Friday, February 22, 2008

Prediction confirmed: ubiquitous Diogenes

In January, when I blogged a short note about running Diogenes on Linux PPC, I called Diogenes "ultra portable," and ended by asking, "Diogenes on your XO laptop, iPhone, or other device, anyone?"

Bruce Robertson has now answered. He emails, "I thought you'd like to know that I've been running diogenes quite happily on a Nokia N800 palmtop computer running OS2008 for the past two days."

Another great example of what happens when scholarship and software are open: other people can (in this instance, quite literally!) take it places the original author probably never imagined.

Tuesday, February 19, 2008

Scholarly markup in XML's second decade

XML is now ten years old. (For those interested in an insider's view of how that all happened, Tim Bray has republished XML People.) For scholarly projects involving semantically structured texts, it is practically a given that they will rely on XML.

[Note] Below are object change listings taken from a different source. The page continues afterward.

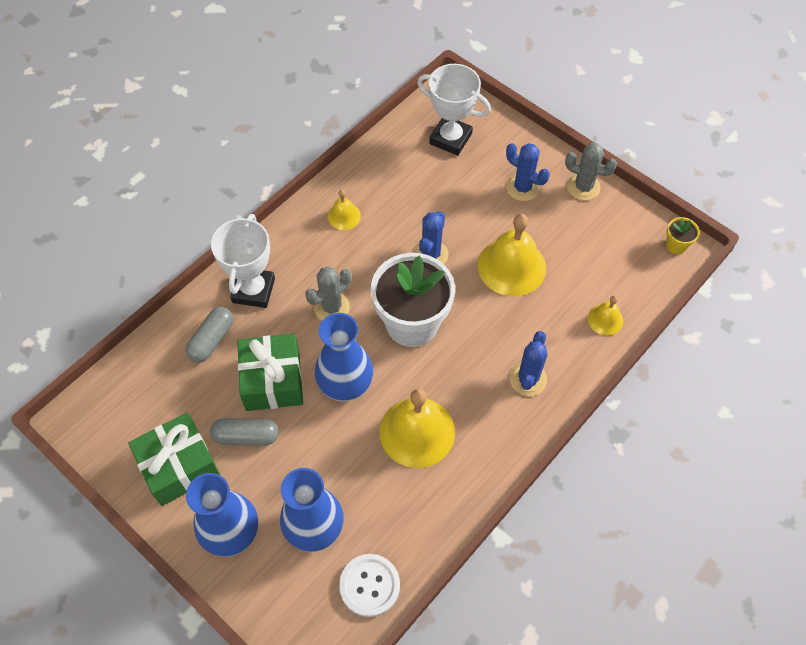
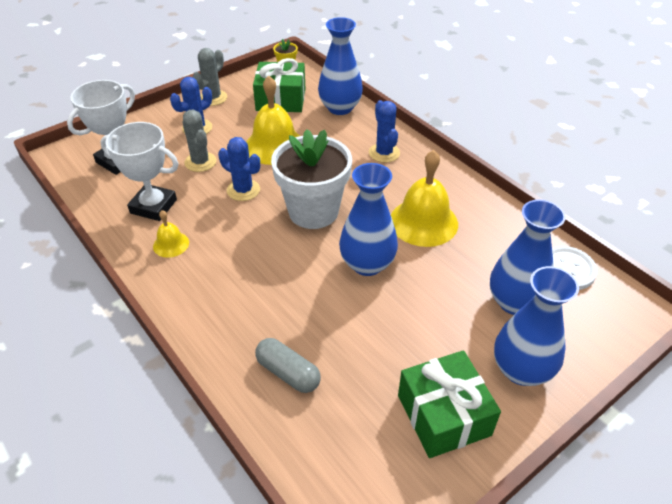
camera: 80 degrees left, 15 degrees down
grey capsule [210,418,279,446] -> none
white trophy [211,214,275,308] -> white trophy moved to [100,122,178,221]
green gift [237,334,303,411] -> green gift moved to [253,58,305,112]
grey cactus [305,266,351,320] -> grey cactus moved to [183,110,217,172]
blue cactus [509,331,547,396] -> blue cactus turned 45 degrees clockwise [369,100,400,163]
yellow bell [588,296,623,336] -> blue vase [318,17,363,115]

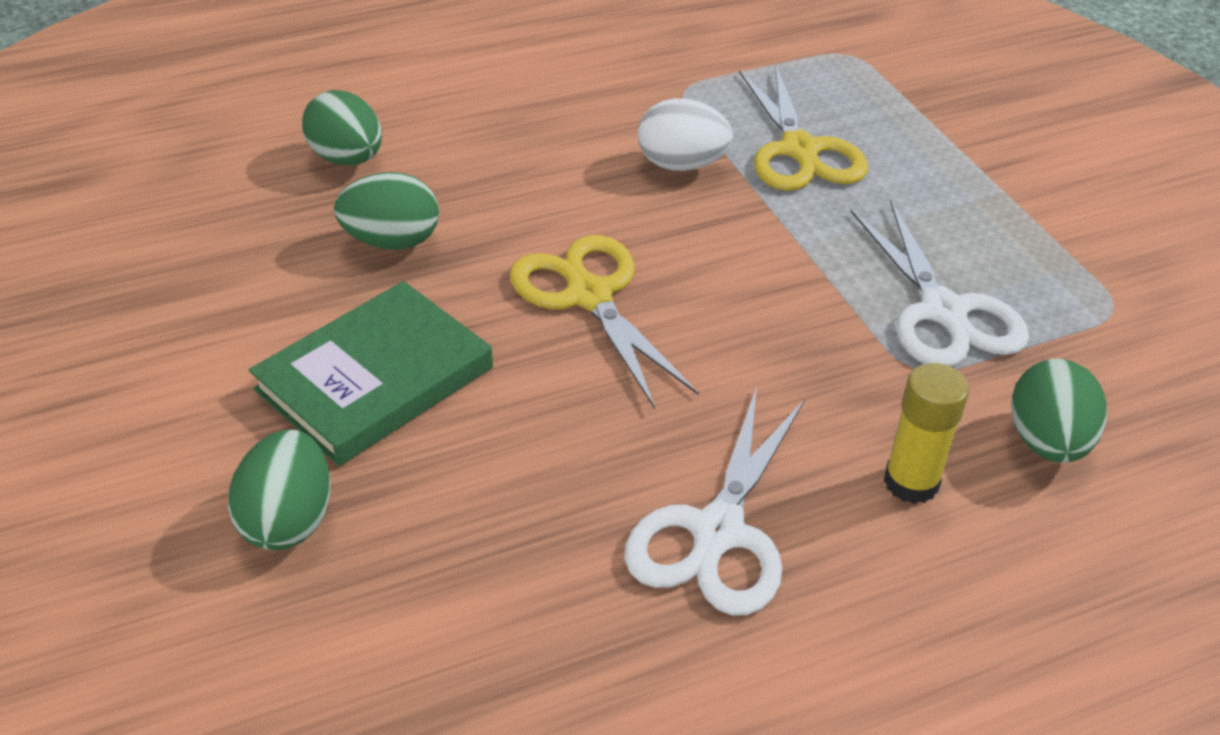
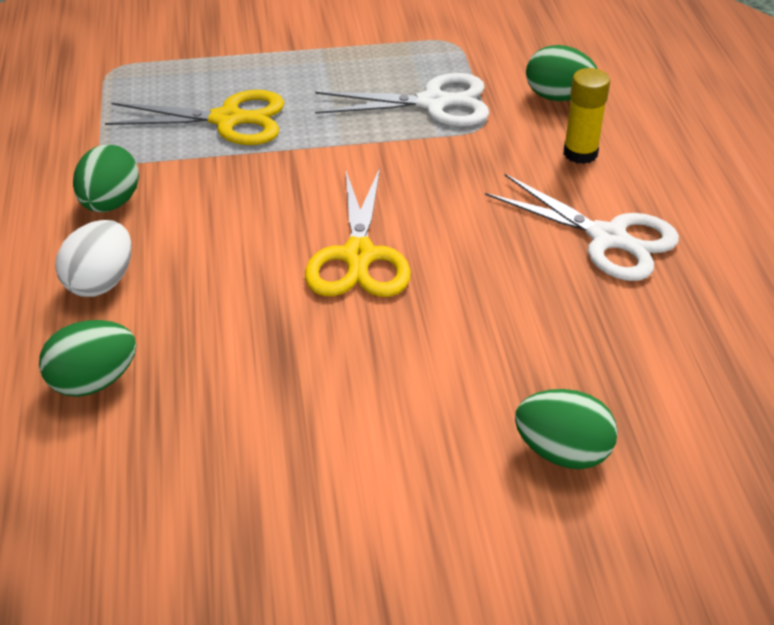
camera: 75 degrees left, 0 degrees up
green book [249,281,493,466] -> none
green egg [334,172,439,250] -> green egg moved to [73,145,139,212]
yellow scissors [510,235,699,409] -> yellow scissors turned 75 degrees counterclockwise [305,168,411,297]
white egg [638,98,733,171] -> white egg moved to [55,220,132,297]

But in actual practice, texts produced by current projects often don't look very different from scholarship based on SGML in the 1980s. In the next postings on this blog, I want to discuss three suggestions based on my experience with XML over the last decade, and how it contrasts with my experience of SGML in the preceding decade. In each case, I'll focus on how to follow these suggestions using the Text Encoding Initiative's guidelines.

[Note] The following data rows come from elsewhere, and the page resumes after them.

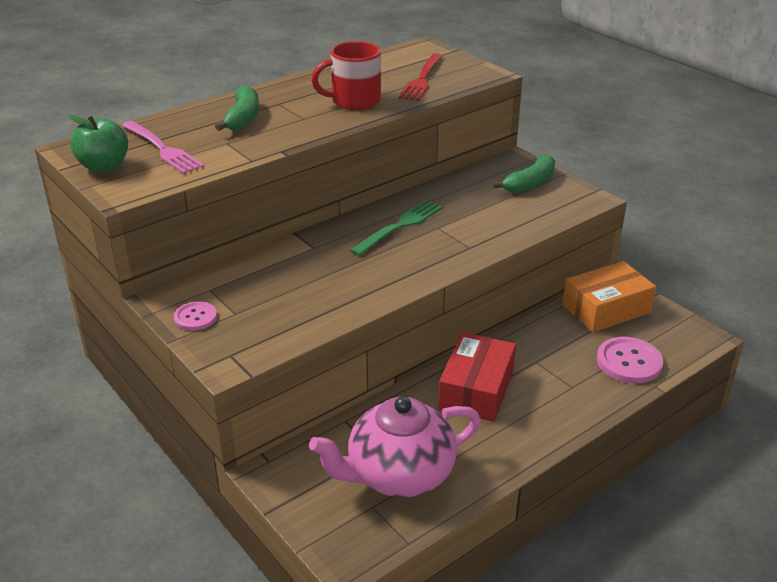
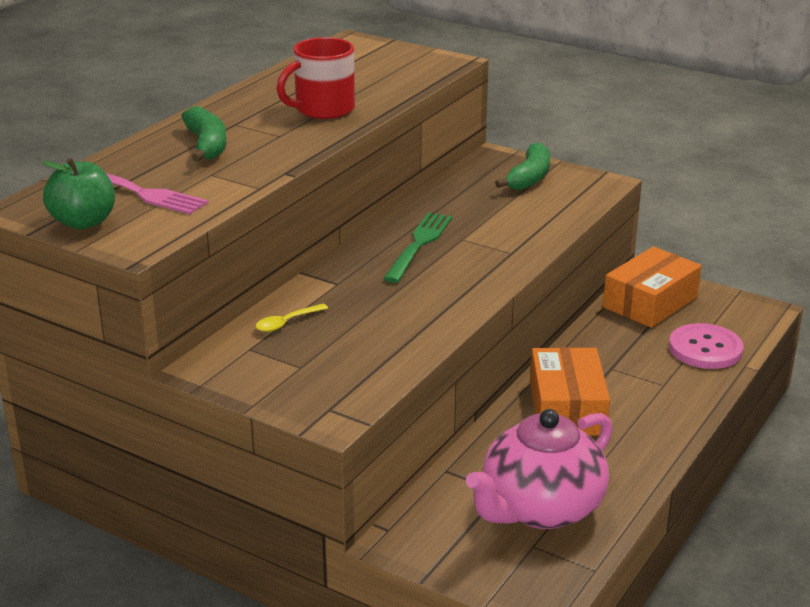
camera: 20 degrees left, 5 degrees down
pink button [174,301,217,331] -> none
red fork [399,53,443,101] -> none
red box [438,332,516,422] -> orange box [530,347,610,436]
none -> yellow spoon [256,304,328,332]

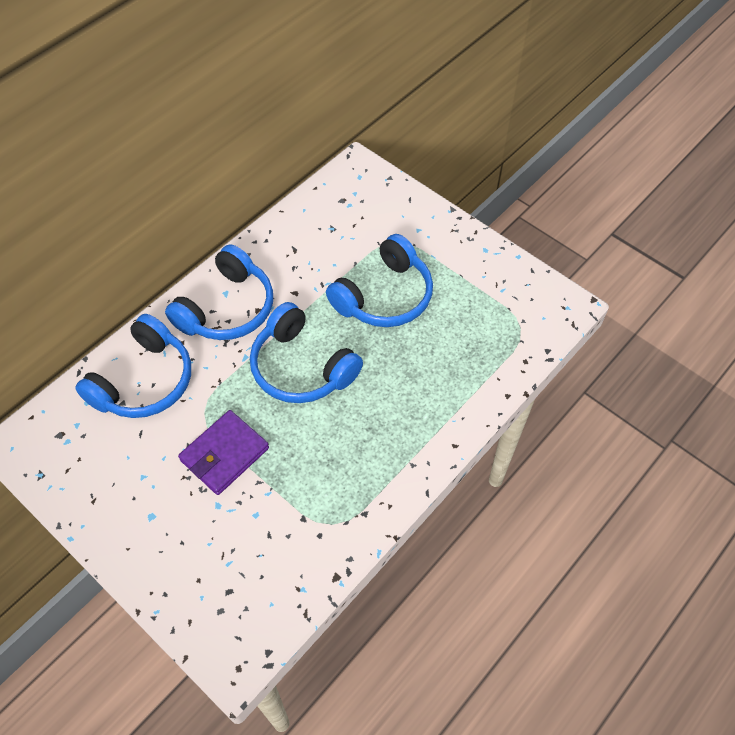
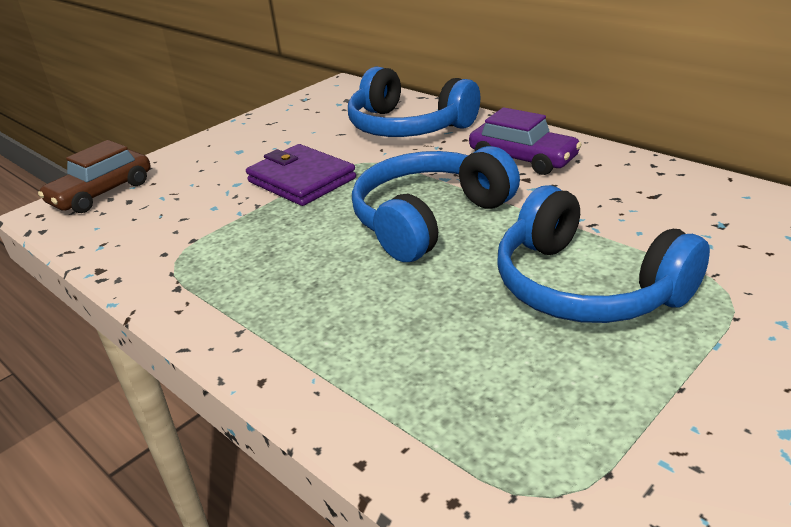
camera: 95 degrees right, 25 degrees down
blue headphones [165,244,273,340] -> purple car [469,107,582,175]
none -> brown car [38,140,150,213]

  1. Separation of concerns applies to document content, too. (Now here.)

  2. Citation schemes: empty content elements considered harmful (Now here.

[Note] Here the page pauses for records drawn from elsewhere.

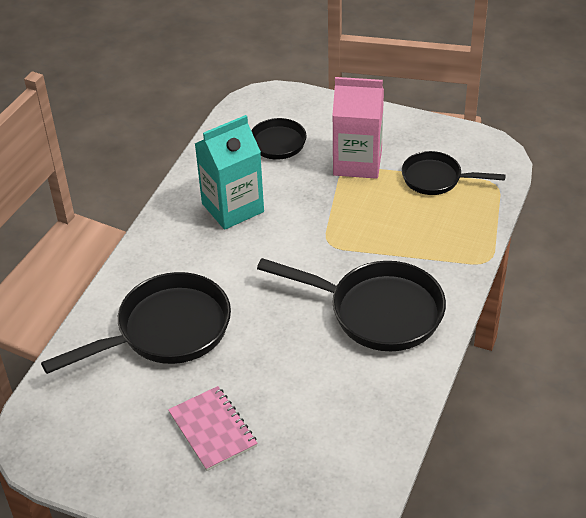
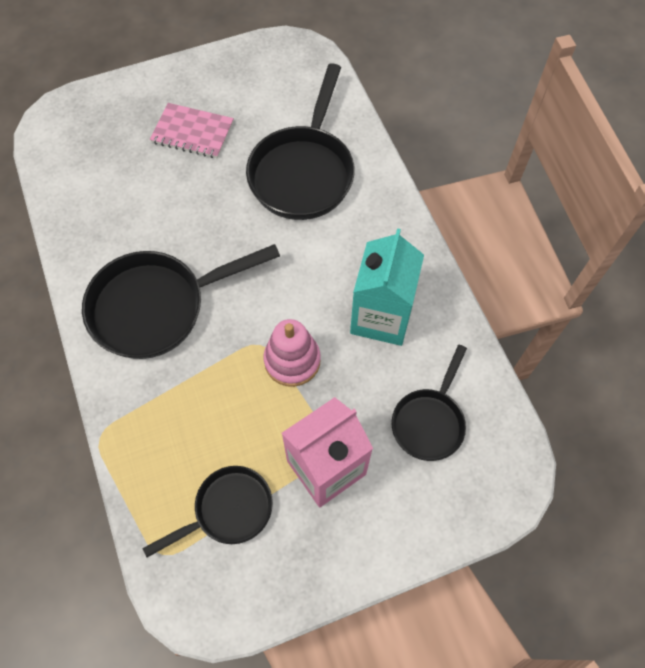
camera: 135 degrees right, 20 degrees up
none -> pink stacking toy [264,319,321,387]

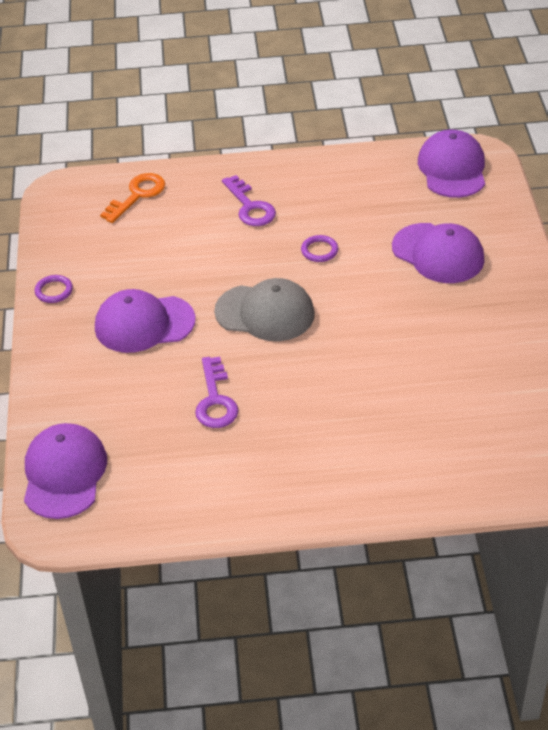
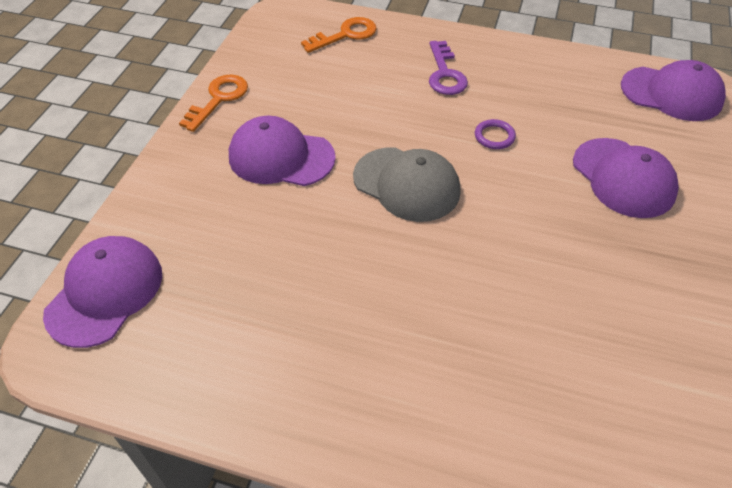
camera: 20 degrees right, 5 degrees up
purple ring [35,275,73,303] -> orange key [179,75,248,132]
purple key [195,357,239,428] -> none
purple cap [418,130,485,198] -> purple cap turned 90 degrees clockwise [621,60,726,121]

  3. What's the diff? Rethinking the critical apparatus.

Stay tuned.

Wednesday, January 9, 2008

Looking for an honest man — on Linux PPC

Peter Heslin's Diogenes 3.1 is extremely cleanly designed, and ultra portable. The server functionality is written in perl, and the new user interface is a XUL application. One result is that Heslin can provide simple binary installations for Mac OS X, various Windows operating systems, and Linux on x86 architecture.

This design also makes it easy to install and run Diogenes on any operating system with perl and a XUL application environment. Using Ubuntu Linux 7.04 on a PPC system, for example, after you download and install the Linux version of Diogenes, you can run Diogenes at least three different ways:

1) use xulrunner to run the graphic interface

If xulrunner is not already installed on your system, use Synaptic or apt-get to install it. (xulrunner is in the Development section of the Ubuntu universe repository.) You can now start Diogenes from a terminal with the command
   xulrunner /usr/local/diogenes/application.ini

Better still, edit the properties for the Diogenes menu item that was created by the Diogenes installer. In the Launcher Properties, enter the command to start xulrunner as illustrated here. Now you can run diogenes from the menu selection.

2) use Firefox 3 to run the graphic interface

Version 3 of Firefox includes a full XUL environment that can run external XUL programs like Diogenes. Beta version 2 of FF3 was released in December; when a stable release version appears, look for it to show up as an upgrade to Firefox in your Ubuntu repository. When Firefox 3 is installed on your system, you may alternatively start Diogenes with the command
   firefox -app /usr/local/diogenes/application.ini

As with option 1, you can edit the Diogenes menu item to run this command.
Technically inclined users who are eager to play with the beta version can download source code for the beta release, and follow the very clear instructions here to install it. All the prerequisites are standard libraries that are available in Ubuntu repositories.

3) Browse and search texts from the command line

The command line user program (named dio) works just as it does on any other Linux. Run dio with no arguments to see its various options.

The importance of this flexibility is not that it opens up Diogenes to a vast number of Greek scholars using Linux PPC, Solaris, or some other particular operating system. Its importance is rather that it keeps Diogenes open to any platform meeting its simple requirements — including future platforms.

Diogenes on your XO laptop, iPhone, or other device, anyone?